Work instructions:
Reproduce exactly the lines below from the one containing "input ctrl, clk, rst;" through the one containing "end else begin", including both, and nothing else.

Information shown:
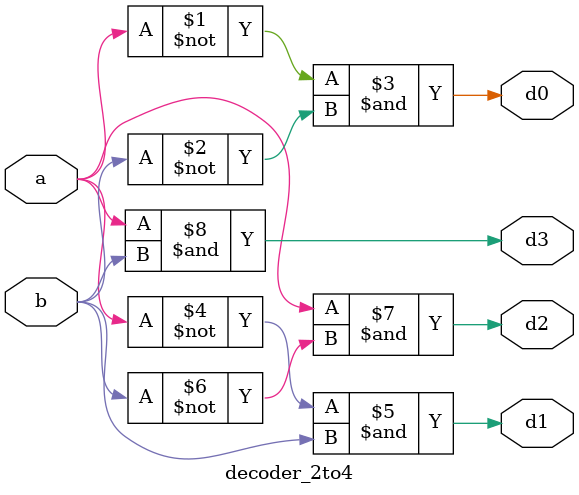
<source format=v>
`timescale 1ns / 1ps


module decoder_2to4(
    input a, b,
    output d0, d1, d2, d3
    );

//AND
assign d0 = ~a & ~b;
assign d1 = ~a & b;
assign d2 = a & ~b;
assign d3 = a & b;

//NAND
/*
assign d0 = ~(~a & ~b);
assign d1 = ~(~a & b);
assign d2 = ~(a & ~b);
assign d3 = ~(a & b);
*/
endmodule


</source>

--

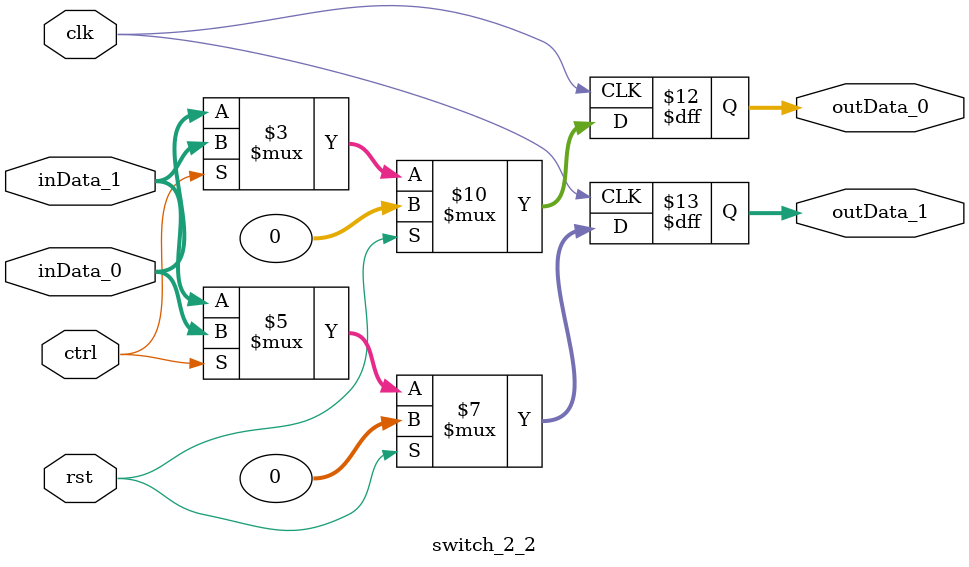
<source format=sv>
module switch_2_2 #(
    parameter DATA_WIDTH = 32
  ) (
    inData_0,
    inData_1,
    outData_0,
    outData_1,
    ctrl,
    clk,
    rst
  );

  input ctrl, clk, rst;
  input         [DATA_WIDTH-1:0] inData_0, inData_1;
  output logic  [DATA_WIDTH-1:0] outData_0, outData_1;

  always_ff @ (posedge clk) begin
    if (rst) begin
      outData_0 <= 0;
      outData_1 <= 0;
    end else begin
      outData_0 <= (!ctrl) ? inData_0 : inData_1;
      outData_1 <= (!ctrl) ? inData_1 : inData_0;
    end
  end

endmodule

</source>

* * *

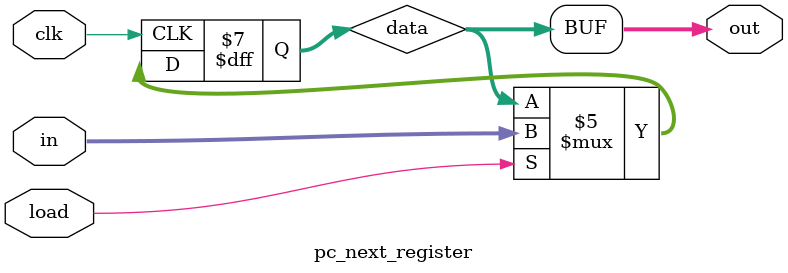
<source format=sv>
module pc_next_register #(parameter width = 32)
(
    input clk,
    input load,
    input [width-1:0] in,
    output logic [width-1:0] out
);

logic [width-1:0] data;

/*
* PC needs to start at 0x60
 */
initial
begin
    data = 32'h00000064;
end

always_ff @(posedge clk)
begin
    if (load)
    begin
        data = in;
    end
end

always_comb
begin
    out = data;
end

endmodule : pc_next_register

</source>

Response:
  input ctrl, clk, rst;
  input         [DATA_WIDTH-1:0] inData_0, inData_1;
  output logic  [DATA_WIDTH-1:0] outData_0, outData_1;

  always_ff @ (posedge clk) begin
    if (rst) begin
      outData_0 <= 0;
      outData_1 <= 0;
    end else begin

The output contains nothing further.